- [What you will do] The word "required" appears in some lines of the entries. Say how many, and give nothing but the number.

- [Data listing]
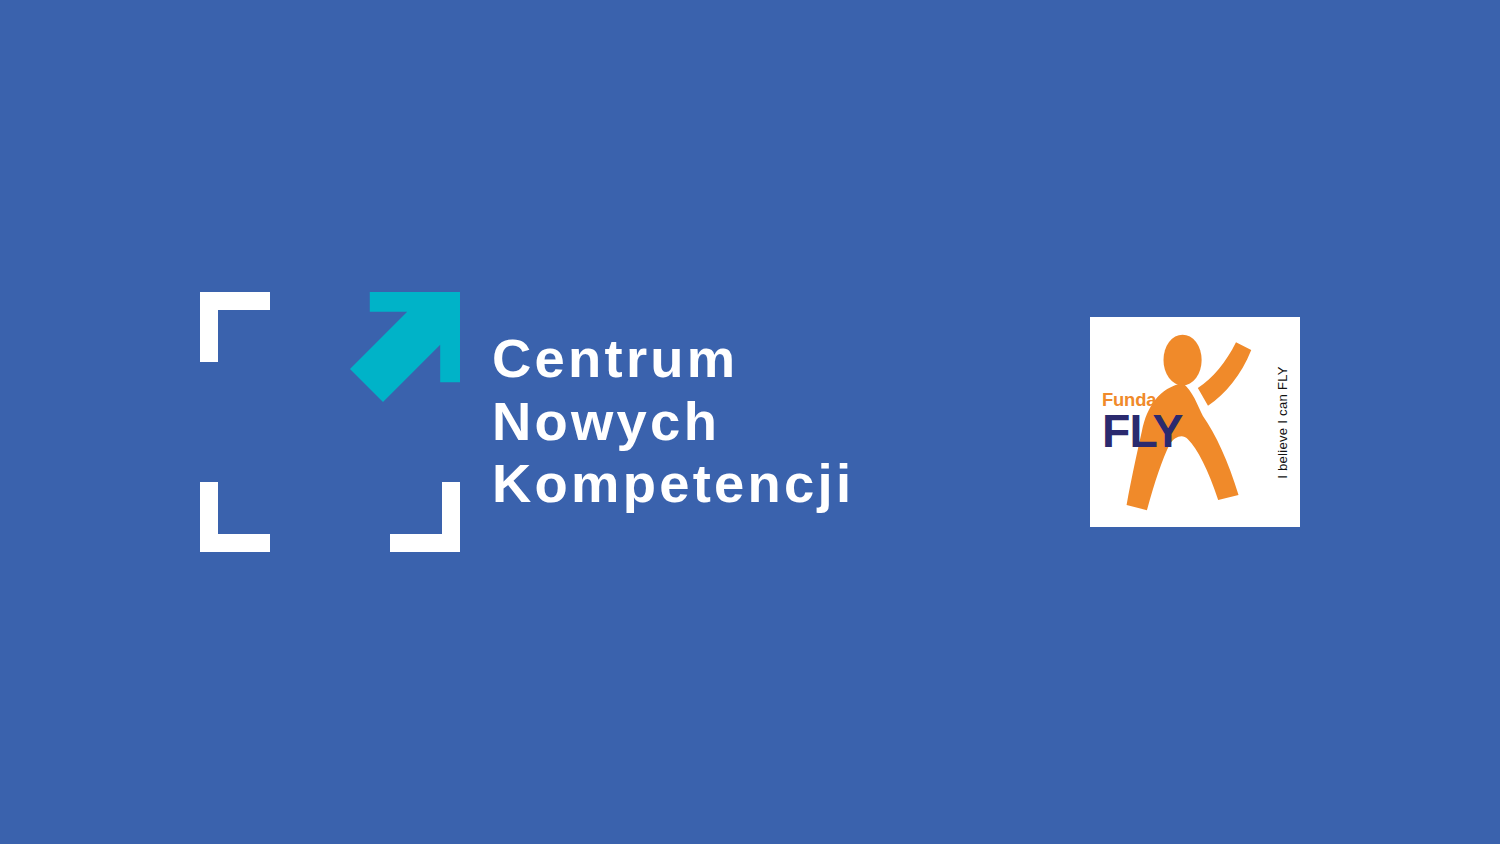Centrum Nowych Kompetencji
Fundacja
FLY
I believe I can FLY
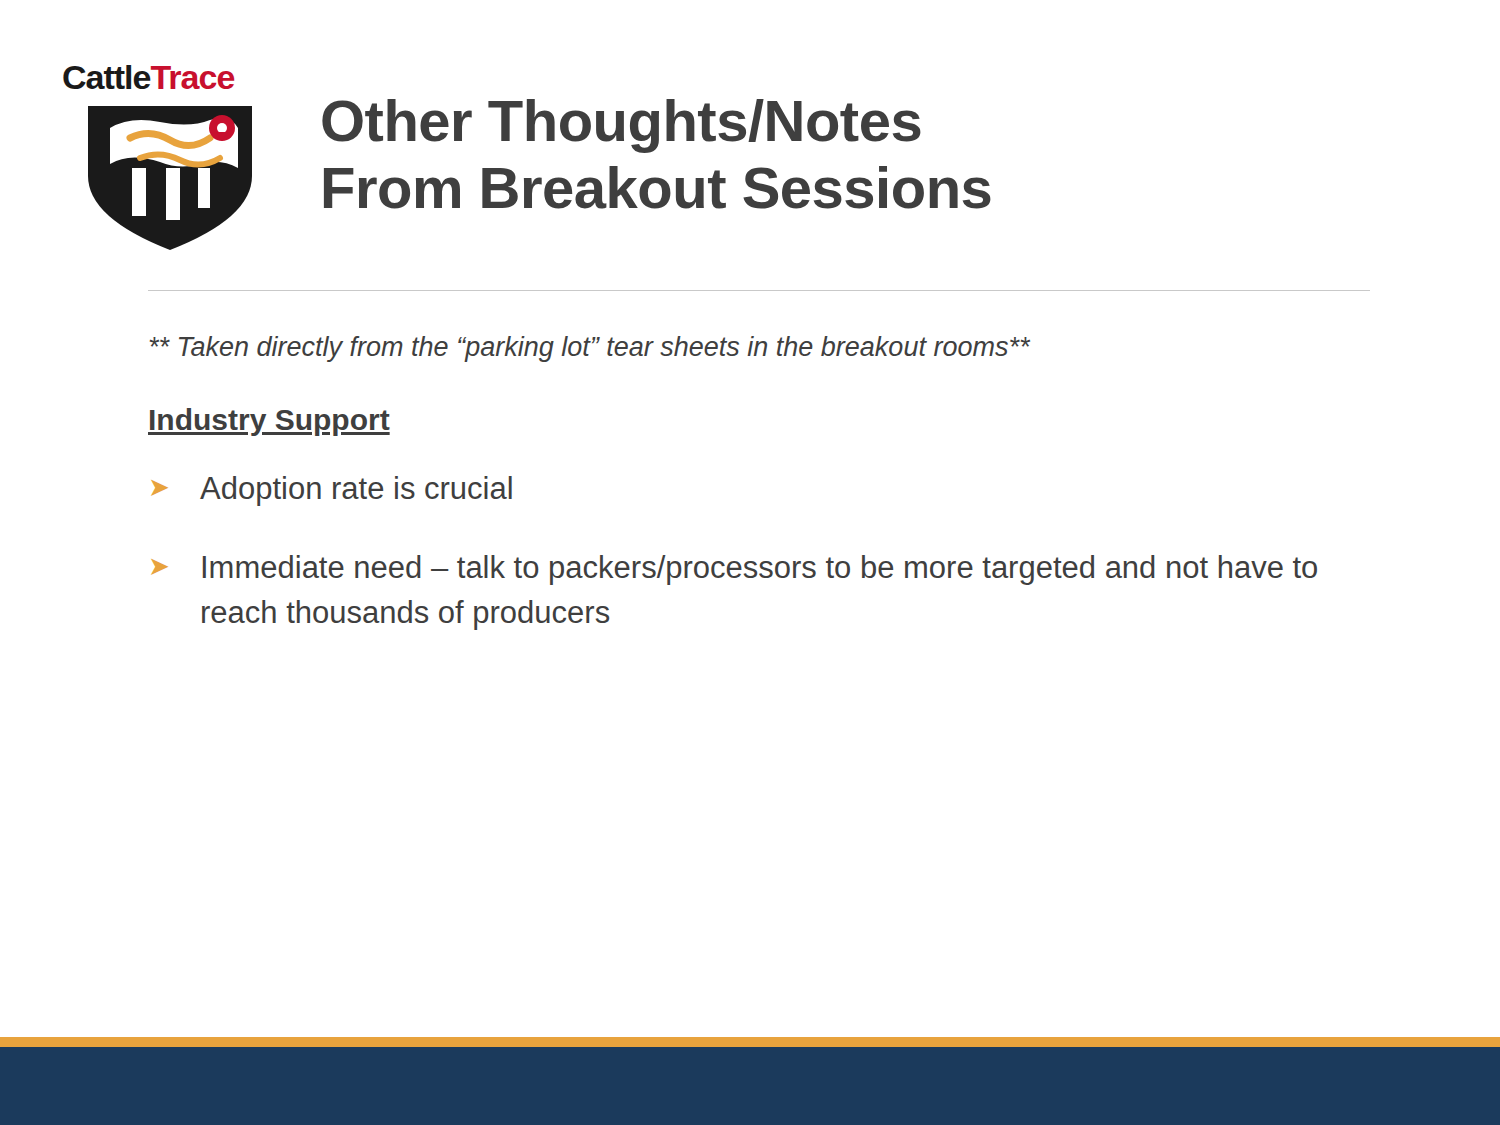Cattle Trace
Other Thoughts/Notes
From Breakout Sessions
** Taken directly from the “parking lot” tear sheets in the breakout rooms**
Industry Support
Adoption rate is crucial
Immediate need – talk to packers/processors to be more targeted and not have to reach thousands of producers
...
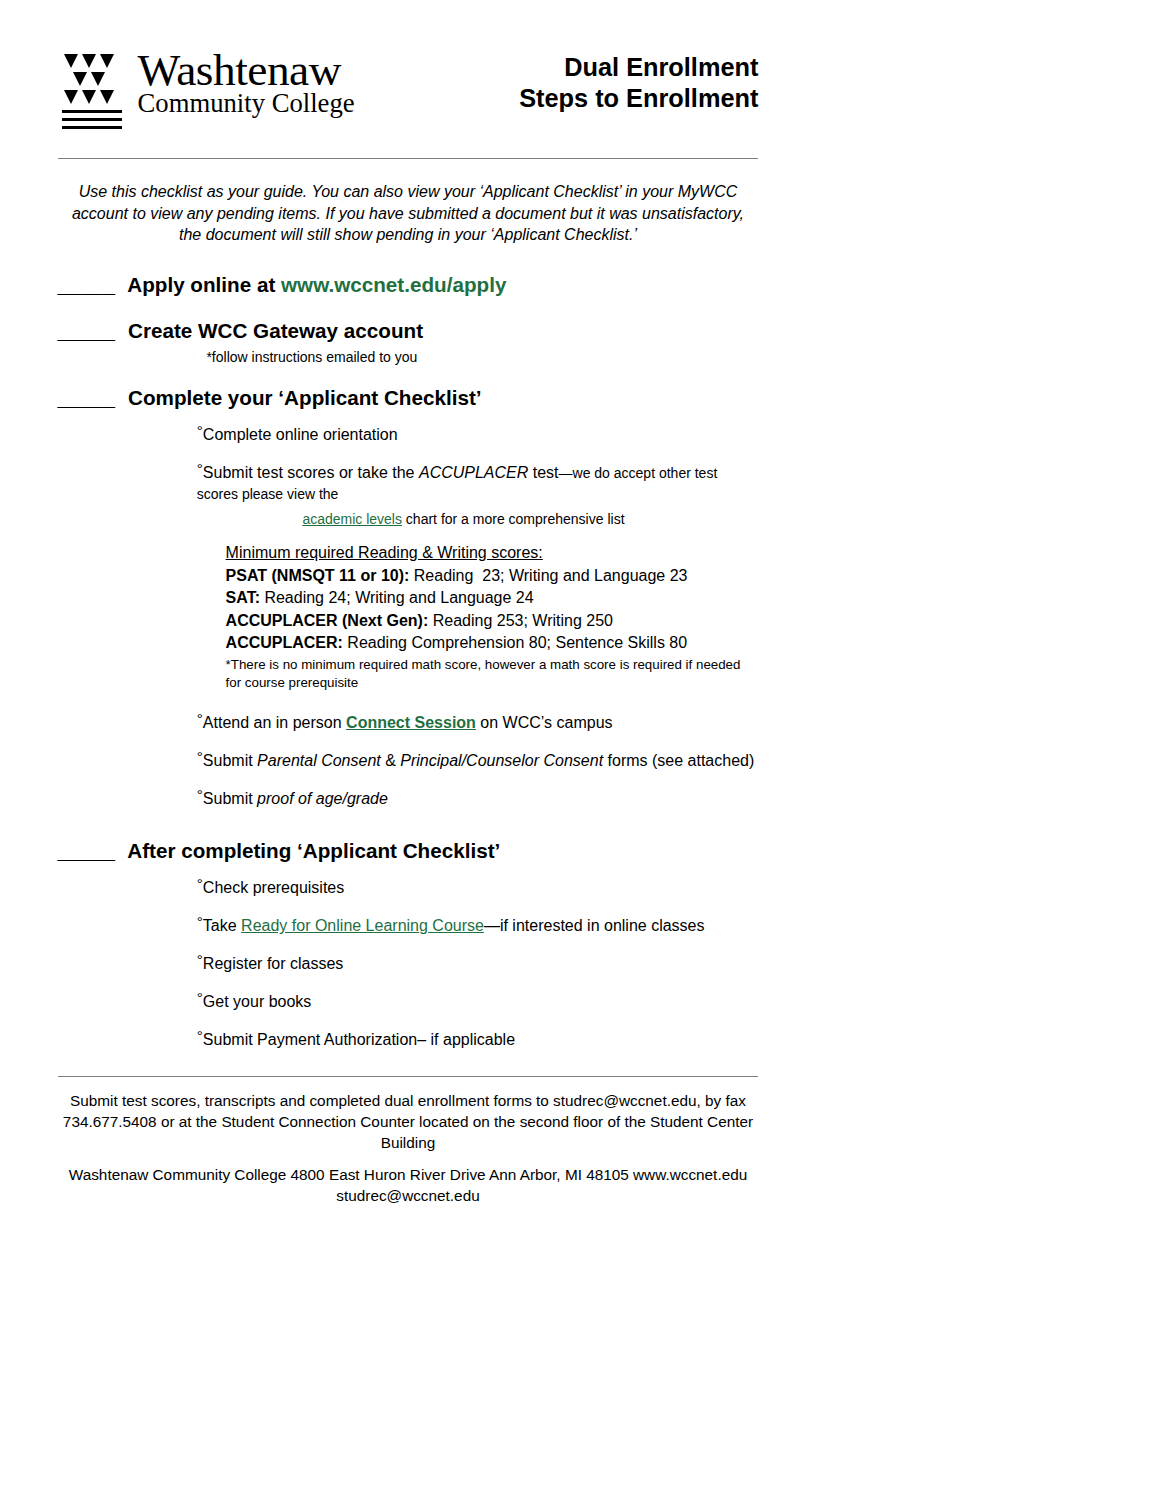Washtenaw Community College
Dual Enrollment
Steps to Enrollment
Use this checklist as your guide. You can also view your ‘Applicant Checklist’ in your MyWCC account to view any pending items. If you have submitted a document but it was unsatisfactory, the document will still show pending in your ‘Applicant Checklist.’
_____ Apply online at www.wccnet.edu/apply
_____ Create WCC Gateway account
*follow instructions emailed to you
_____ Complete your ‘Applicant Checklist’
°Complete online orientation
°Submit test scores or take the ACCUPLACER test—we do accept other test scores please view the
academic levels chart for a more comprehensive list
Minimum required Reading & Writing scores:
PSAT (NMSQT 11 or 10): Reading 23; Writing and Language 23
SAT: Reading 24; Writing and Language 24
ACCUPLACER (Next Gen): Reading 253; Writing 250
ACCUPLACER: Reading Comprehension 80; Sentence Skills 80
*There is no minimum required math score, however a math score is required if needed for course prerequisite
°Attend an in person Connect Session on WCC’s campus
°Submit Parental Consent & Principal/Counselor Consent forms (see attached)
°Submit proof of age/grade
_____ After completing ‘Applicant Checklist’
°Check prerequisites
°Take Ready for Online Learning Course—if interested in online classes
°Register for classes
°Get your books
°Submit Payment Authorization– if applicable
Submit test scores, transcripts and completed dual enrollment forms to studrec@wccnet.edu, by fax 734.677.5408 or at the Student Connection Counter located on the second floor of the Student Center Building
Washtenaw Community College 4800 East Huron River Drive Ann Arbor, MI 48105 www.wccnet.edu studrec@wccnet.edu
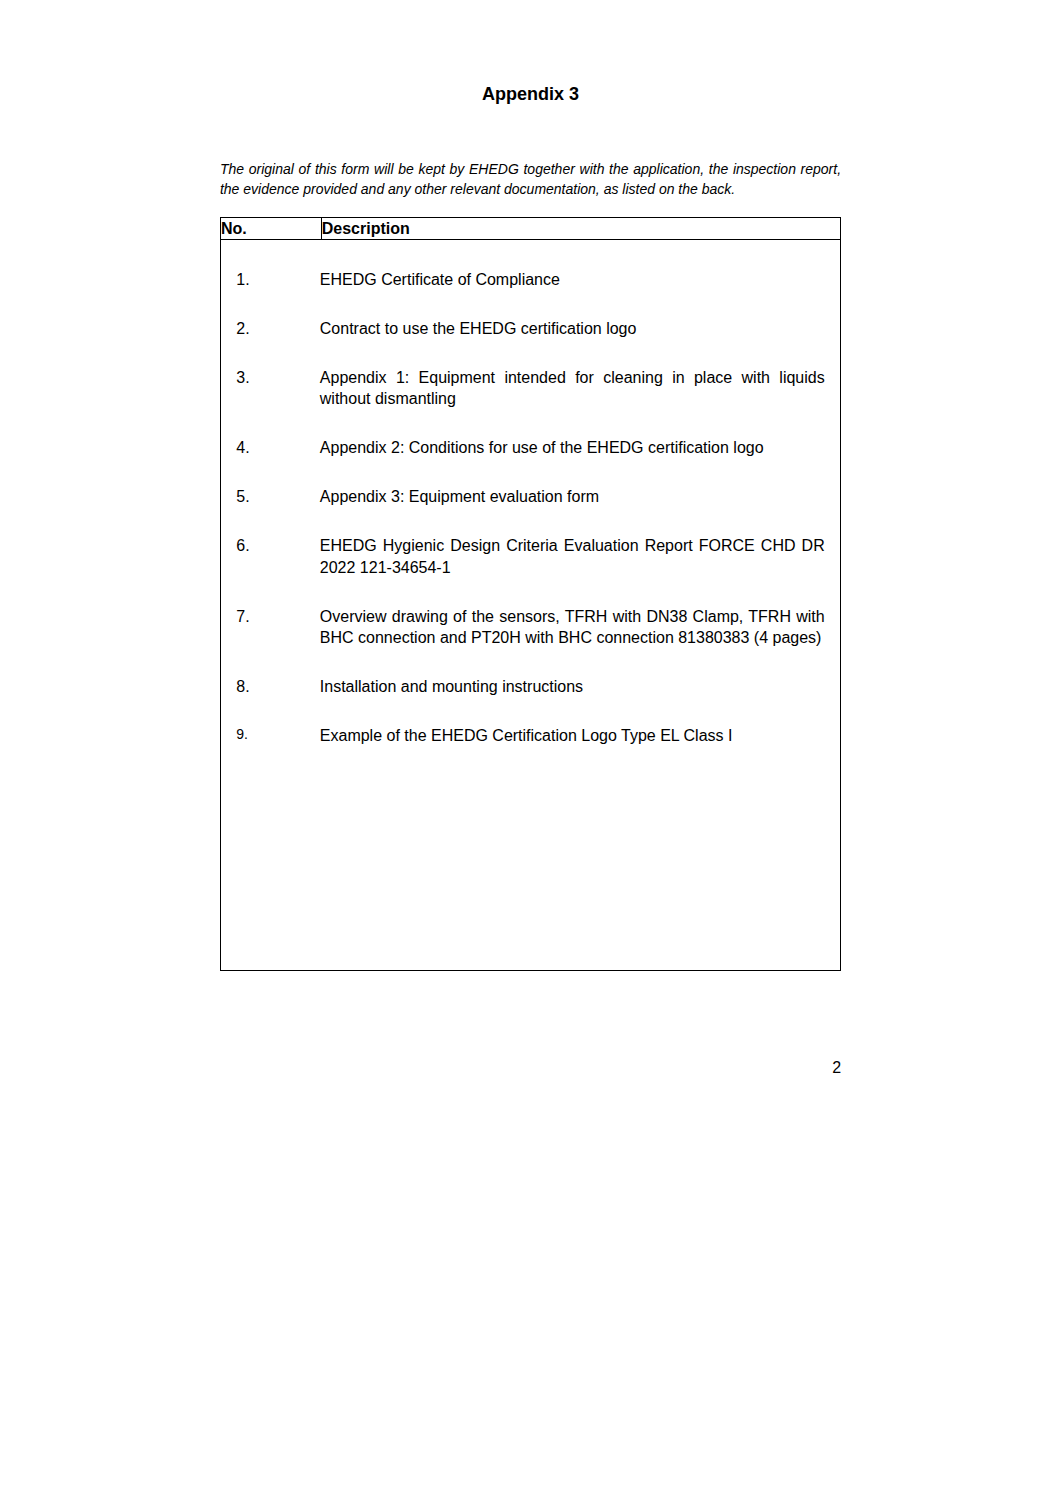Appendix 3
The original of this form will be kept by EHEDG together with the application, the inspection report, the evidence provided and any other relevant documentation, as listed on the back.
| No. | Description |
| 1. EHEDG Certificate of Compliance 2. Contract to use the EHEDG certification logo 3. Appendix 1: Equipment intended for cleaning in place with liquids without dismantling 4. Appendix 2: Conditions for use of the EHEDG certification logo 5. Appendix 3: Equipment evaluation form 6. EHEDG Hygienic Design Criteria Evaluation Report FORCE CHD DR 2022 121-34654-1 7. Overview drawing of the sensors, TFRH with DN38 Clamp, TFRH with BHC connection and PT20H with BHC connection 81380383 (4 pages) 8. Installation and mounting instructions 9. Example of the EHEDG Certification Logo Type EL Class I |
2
==
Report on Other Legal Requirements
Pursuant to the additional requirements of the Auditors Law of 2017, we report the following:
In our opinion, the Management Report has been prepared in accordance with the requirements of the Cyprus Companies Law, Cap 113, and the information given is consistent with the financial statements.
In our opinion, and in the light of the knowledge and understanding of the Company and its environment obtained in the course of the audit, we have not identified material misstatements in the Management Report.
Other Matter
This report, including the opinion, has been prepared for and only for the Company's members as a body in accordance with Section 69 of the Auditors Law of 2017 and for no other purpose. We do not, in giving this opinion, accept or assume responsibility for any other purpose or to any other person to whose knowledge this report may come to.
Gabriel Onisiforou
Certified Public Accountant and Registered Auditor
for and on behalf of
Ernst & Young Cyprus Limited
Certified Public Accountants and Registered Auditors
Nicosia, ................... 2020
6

- [Response] 2